The Liberal Party recently came out against Anthony Albanese’s proposed Indigenous Voice to Parliament – under which an advisory body representing Indigenous and Torres Strait Islander Australians will be enshrined in the Australian Constitution. However, instead of rejecting the idea of an Indigenous Voice in principle, the Liberal Party decided to suggest an alternative – they suggested a non-constitutionally-enshrined, legislatively-enshrined ‘Local Voice’ made up specifically of representatives of local Indigenous and Torres Strait Islander communities.
This is, in my judgment, a shrewd political strategy. The issue with The Voice is very much like the issue with an Australian Republic – supporting it in principle doesn’t mean one has to approve of the model proposed in the referendum. The Liberal Party is essentially banking on the same strategy that Australians for a Constitutional Monarchy successfully deployed in the republic referendum – they raised a fair criticism of the specific model of the republic being proposed and thus created a coalition that included many in-principle-republicans.
A second implicit vector of attack in the Liberal Party’s strategy is based on localism. As the Liberals frame it (correctly in my view), the Albanese government is proposing a ‘Canberra Voice’ to be filled mostly by members of a highly-partisan, activist, big-city-based class of rent-seekers more concerned with making a career out of Indigenous suffering than alleviating said suffering. The alternative of a Local Voice means going directly to the Indigenous communities whom are experiencing great suffering and drawing representatives from these communities, bypassing the urban-partisan-activist class entirely.
This vector of attack is starkly reminiscent of an economic analysis of The (Canberra) Voice I proposed in the Quadrant article I co-wrote with Lana Starkey. In this analysis, I proposed there are three relevant classes of people – the Colonisers, the Colonised’s Elite, and the Colonised Masses. This three-class model posits that the Colonised’s Elite are basically the opposite of a ‘platform’ (or multi-sided market) – a platform is an economic institution that enables two (or more) distinct groups of people to trade with each other by reducing the costs of interactions between these groups. My model of The (Canberra) Voice says that the Colonised’s Elite increases the costs of interactions between the Colonisers and the Colonised’s Masses (through the use of Post-Colonial ideology, social clout, and the stigma associated with racism) in order to make themselves the lowest-cost intermediary, and then exploit their position to extract wealth from either/both sides of the market.

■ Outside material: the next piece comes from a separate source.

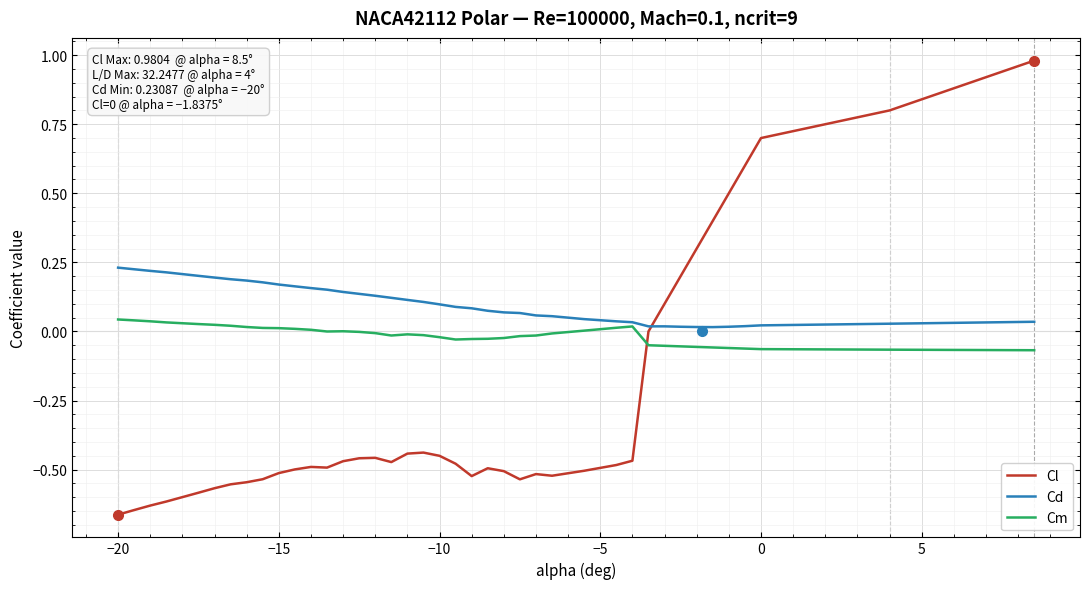

Which series has the widest spread of values?

Cl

Whereas the platform acts as economic lubricant and thus becomes the intermediary by reducing costs, the model I propose suggests the Colonised’s Elite creates friction and becomes the intermediary by imposing costs that otherwise wouldn’t be there and/or increasing costs that already are.

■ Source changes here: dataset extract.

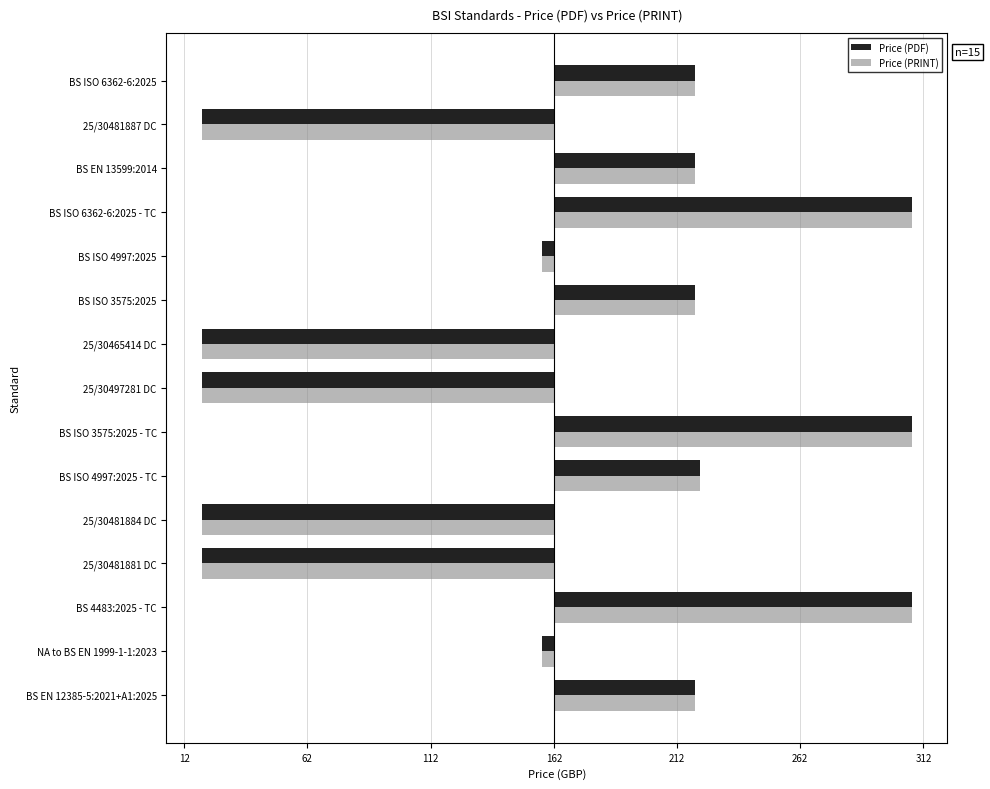

What are all the series names shown in the legend?

Price (PDF), Price (PRINT)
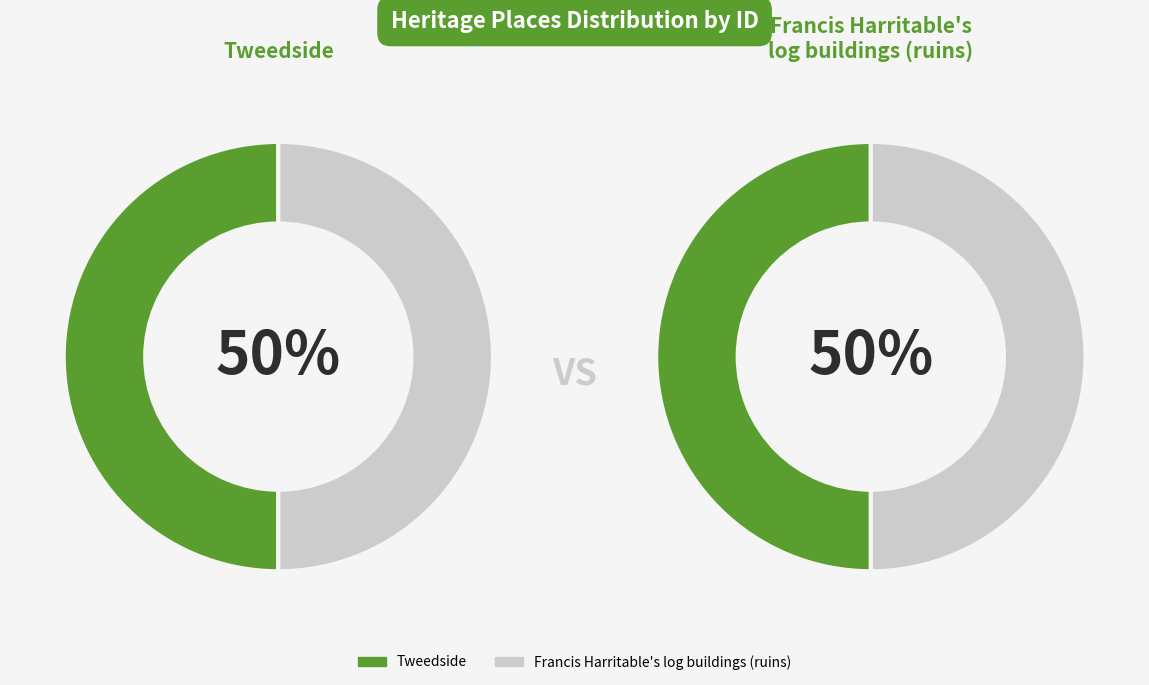

To the nearest percent, what is the average slice percentage?

50%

A big issue with The (Canberra) Voice is the Principal-Agent Problem. The Colonised’s Elite frame themselves as agents working on behalf of their principals, the Colonised Masses. However, the interests of these two groups are not in perfect alignment, meaning that the Colonised’s Elite self-enriches without necessarily improving the state of the Colonised Masses. The Local Voice solves this problem by allowing the principals to bypass the agents entirely.
The previous two paragraphs were theoretical, but the test of a theory is how well it predicts reality. If my model of The (Canberra) Voice is correct, one would predict that the Liberal Party’s proposal for a legislation-based, local voice is likely to receive even harsher criticism than the idea of having no voice at all. Why? Firstly, because this more moderate proposal is likely to attract people to vote against Albanese’s proposal (and as we all know, non-leftist people and ideas are targeted more viciously as they become more impactful). Secondly, because with merely legislative enshrinement The Voice can be dissolved by legislation as well. Most critically however, The Local Voice will be attacked because it routes around the Colonised’s Elite, aka the Aboriginal Industry – and this is precisely what the Colonised’s Elite dreads most. They’ll frame the Local Voice as quiet, complicit, toothless, and able to be intimidated or abolished by the next non-Leftist government that wins an election. If they want to be literary about it they’ll call it The Passive Voice, or perhaps even ‘The Ball Gag’. They’ll call any proposed member of the Local Voice an Uncle Tom (at best). They’ll use every weapon they have to avoid a Voice which isn’t centered on their voices.
The Local Voice – as a counteroffer to The Canberra Voice – is a good political strategy. This is precisely why it will be attacked savagely. Don’t expect the public debate to get any less vicious any time soon.